If you’re outsourcing your backups to a cloud provider, you will want to understand how they go about verifying backups. Elements such as the backup location, schedule and recovery times are all critical to maintaining a solid backup plan. You should have a firm understanding of all of these element whether it’s your team or a 3rd party providing the service.
I’ve mentioned this before, but you want to use tested and trusted solutions when your reputation is on the line. Companies such as StorageCraft offer a line of backup solutions that work with all types of servers, including products for Exchange and virtualized environments.

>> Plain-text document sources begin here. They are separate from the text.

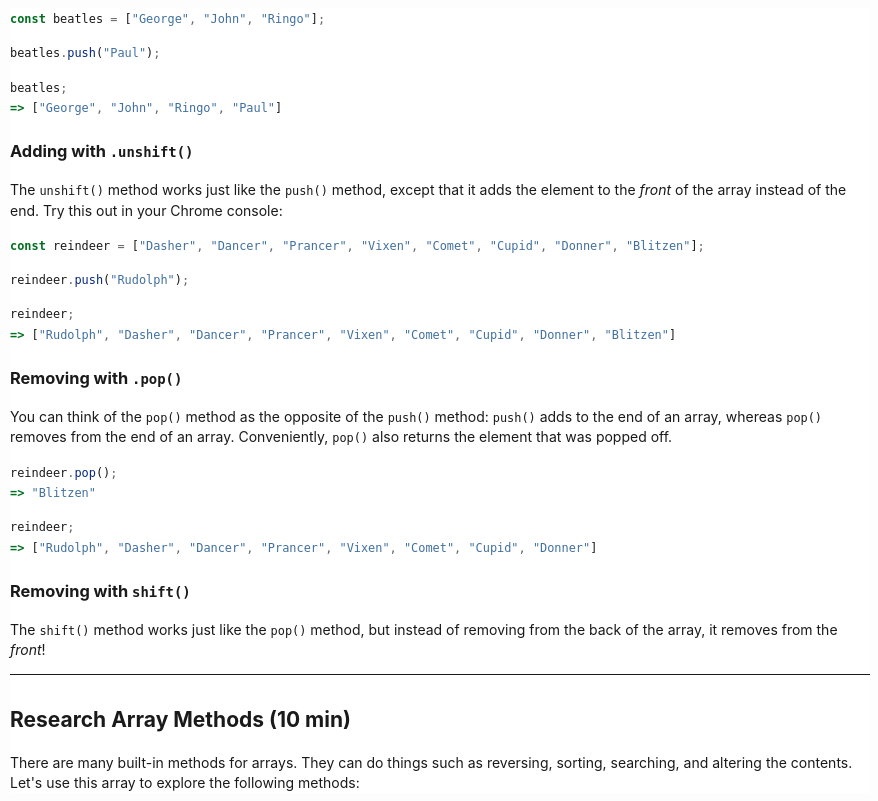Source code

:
 ```js
const beatles = ["George", "John", "Ringo"];
```

```js
beatles.push("Paul");
```

```js
beatles;
=> ["George", "John", "Ringo", "Paul"]
```

### Adding with `.unshift()`

The `unshift()` method works just like the `push()` method, except that it adds the element to the *front* of the array instead of the end. Try this out in your Chrome console:

```js
const reindeer = ["Dasher", "Dancer", "Prancer", "Vixen", "Comet", "Cupid", "Donner", "Blitzen"];
```

```js
reindeer.push("Rudolph");
```

```js
reindeer;
=> ["Rudolph", "Dasher", "Dancer", "Prancer", "Vixen", "Comet", "Cupid", "Donner", "Blitzen"]
```

### Removing with `.pop()`

You can think of the `pop()` method as the opposite of the `push()` method: `push()` adds to the end of an array, whereas `pop()` removes from the end of an array. Conveniently, `pop()` also returns the element that was popped off.

```js
reindeer.pop();
=> "Blitzen"
```

```js
reindeer;
=> ["Rudolph", "Dasher", "Dancer", "Prancer", "Vixen", "Comet", "Cupid", "Donner"]
```

### Removing with `shift()`

The `shift()` method works just like the `pop()` method, but instead of removing from the back of the array, it removes from the *front*!

---

## Research Array Methods (10 min)

There are many built-in methods for arrays. They can do things such as reversing, sorting, searching, and altering the contents. Let's use this array to explore the following methods:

Many factors contribute to keeping your servicers running smoothly and with as little drama as possible. Some of the most simple tips are the ones people most often overlook. One would think that keeping your server off the floor would be obvious. Yet, I still visit companies where one or more servers is running off the floor. Finding the proper home for your server should be task #1.
Do you have any tips for server maintenance?